Despite the drenching he endured on Tuesday, Cross said conditions on the river were optimal.

“It is absolutely awesome right now,” Cross said. “The water’s really up nice, so it’s a great ride right now. I’d love to see it exactly at this level for the race day.”

A couple of solid rainstorms over the next 10 days would assure that, said Cross, who was eagerly awaiting just such a dousing on Wednesday afternoon. Plenty of snow is still piled in the woods and the constant melting would add to the river’s level, he said.

And if the present water level holds until March 26?

“There would be some casualties … with boats, I’ll put it that way,” Cross said, quickly clarifying his answer. “It is fun. There’s a lot of good-sized waves and great whitewater for anybody that wants to be challenged by the river.”

And while the MaCKRO series draws a lot of serious paddlers who are vying for championships in their respective divisions, Cross said the rivers themselves often provide the toughest competition for those who are looking to test themselves in an outdoors setting.

“Three-quarters of the folks that actually go to the race aren’t racing against each other. They’re sort of racing to get down through the river and do it without flipping and stuff like that,” Cross said. “And the challenge is definitely there for this year. Hopefully it stays up.”

MaCKRO is once again putting added emphasis on growing its sport and has continued its popular High School Canoe Race Challenge for this season. That series consists of five races, starting with the Passagassawakeag River Race, with prizes awarded to top finishers.

While the downriver races all share a common ingredient — whitewater — the conditions vary from race to race. And since it’s spring in Maine, so can the weather.

“[Last year it was] 10 degrees above zero the morning of the race at St. George,” Cross said. “The Passy, it was 65 at the end of the race, sunny, and people were getting sunburns. That’s one week later.”

Cross said area races have seen a surge in popularity in recent years, which could bode well for this season.

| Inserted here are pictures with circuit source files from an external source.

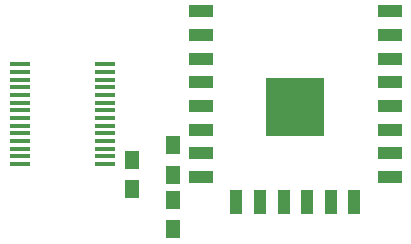
<source format=gbr>
G04 #@! TF.FileFunction,Paste,Top*
%FSLAX46Y46*%
G04 Gerber Fmt 4.6, Leading zero omitted, Abs format (unit mm)*
G04 Created by KiCad (PCBNEW 4.0.5+dfsg1-4) date Mon Sep 11 20:39:08 2017*
%MOMM*%
%LPD*%
G01*
G04 APERTURE LIST*
%ADD10C,0.100000*%
%ADD11R,2.000000X1.000000*%
%ADD12R,1.000000X2.000000*%
%ADD13R,5.000000X5.000000*%
%ADD14R,1.250000X1.500000*%
%ADD15R,1.750000X0.450000*%
G04 APERTURE END LIST*
D10*
D11*
X159100000Y-104100000D03*
X159100000Y-100100000D03*
X159100000Y-102100000D03*
X159100000Y-96100000D03*
X159100000Y-98100000D03*
X159100000Y-94100000D03*
X159100000Y-92100000D03*
X159100000Y-90100000D03*
D12*
X162100000Y-106200000D03*
X164100000Y-106200000D03*
X166100000Y-106200000D03*
X168100000Y-106200000D03*
X170100000Y-106200000D03*
X172100000Y-106200000D03*
D11*
X175100000Y-90100000D03*
X175100000Y-92100000D03*
X175100000Y-94100000D03*
X175100000Y-98100000D03*
X175100000Y-96100000D03*
X175100000Y-102100000D03*
X175100000Y-100100000D03*
X175100000Y-104100000D03*
D13*
X167100000Y-98200000D03*
D14*
X153300000Y-102650000D03*
X153300000Y-105150000D03*
X156700000Y-106050000D03*
X156700000Y-108550000D03*
X156700000Y-103950000D03*
X156700000Y-101450000D03*
D15*
X143800000Y-94575000D03*
X143800000Y-95225000D03*
X143800000Y-95875000D03*
X143800000Y-96525000D03*
X143800000Y-97175000D03*
X143800000Y-97825000D03*
X143800000Y-98475000D03*
X143800000Y-99125000D03*
X143800000Y-99775000D03*
X143800000Y-100425000D03*
X143800000Y-101075000D03*
X143800000Y-101725000D03*
X143800000Y-102375000D03*
X143800000Y-103025000D03*
X151000000Y-103025000D03*
X151000000Y-102375000D03*
X151000000Y-101725000D03*
X151000000Y-101075000D03*
X151000000Y-100425000D03*
X151000000Y-99775000D03*
X151000000Y-99125000D03*
X151000000Y-98475000D03*
X151000000Y-97825000D03*
X151000000Y-97175000D03*
X151000000Y-96525000D03*
X151000000Y-95875000D03*
X151000000Y-95225000D03*
X151000000Y-94575000D03*
M02*

</source>
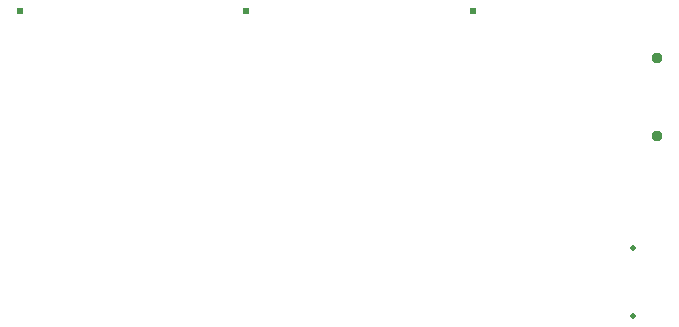
<source format=gbr>
%TF.GenerationSoftware,Altium Limited,Altium Designer,21.9.2 (33)*%
G04 Layer_Color=0*
%FSLAX45Y45*%
%MOMM*%
%TF.SameCoordinates,8C9FB855-A7A5-4AEE-82B0-D85B10D48A85*%
%TF.FilePolarity,Positive*%
%TF.FileFunction,NonPlated,1,2,NPTH,Drill*%
%TF.Part,Single*%
G01*
G75*
%TA.AperFunction,ComponentDrill*%
%ADD98C,0.50000*%
%ADD99C,0.95000*%
%ADD100C,0.61100*%
D98*
X17049802Y7838999D02*
D03*
Y8417001D02*
D03*
D99*
X17260500Y9363304D02*
D03*
Y10023302D02*
D03*
D100*
X15697200Y10423947D02*
D03*
X11861800D02*
D03*
X13779500D02*
D03*
%TF.MD5,13537c15190b5230010550fa5d885b19*%
M02*

</source>
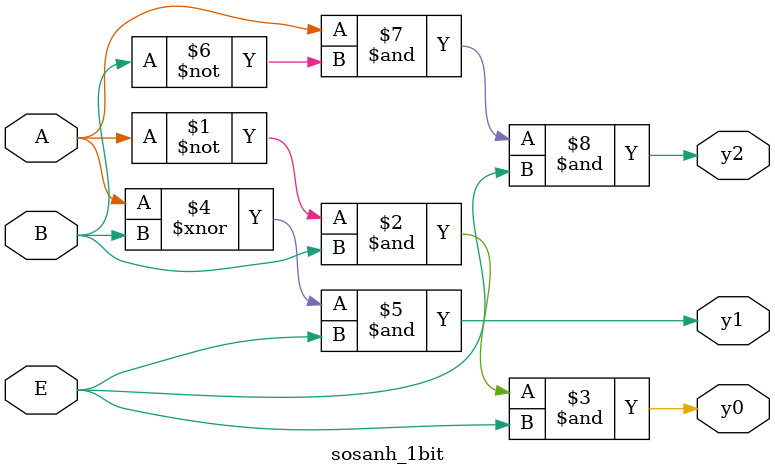
<source format=v>
module ss2bit(SW, LEDR);
input [4:0]SW;
output [3:1]LEDR;
wire x,y,z,i,j;
sosanh_1bit a(z,y,x,SW[4],SW[3],SW[0]);
sosanh_1bit b(i,LEDR[2],j,SW[2],SW[1],y);
or OR1(LEDR[1],x,j);
or OR2(LEDR[3],z,i);
endmodule

module sosanh_1bit (y0,y1,y2,A,B,E); 
input A,B,E;
output y0,y1,y2;
	assign y0 =  ~A & B & E;
	assign y1 =  (A ~^ B) & E;
	assign y2 =  A & ~B & E;
endmodule
</source>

“Last year we were two crafts from breaking an all-time attendance record for the Passagassawakeag,” Cross said. “[We had] 127. I am really hoping to break that record this year.”

In addition, Cross said the St. George race drew more than 100 boats, and he’s not entirely sure why. He does have some ideas, however.

“The length of our winter, maybe,” he said. “It’s a rural sign of spring. I think folks are getting that cabin fever [and thinking] ‘Let’s go do something outside; spring is finally here.’ And also, we’ve had some good water and good races over the years.’”

Also contributing: Eastern Maine has turned into a paddling hub, especially during the early competitive season.

“We attract people from all over the state for these races because it’s some pretty good whitewater,” Cross said. “And a lot of people come down from up north because there’s no water available to paddle on right yet.”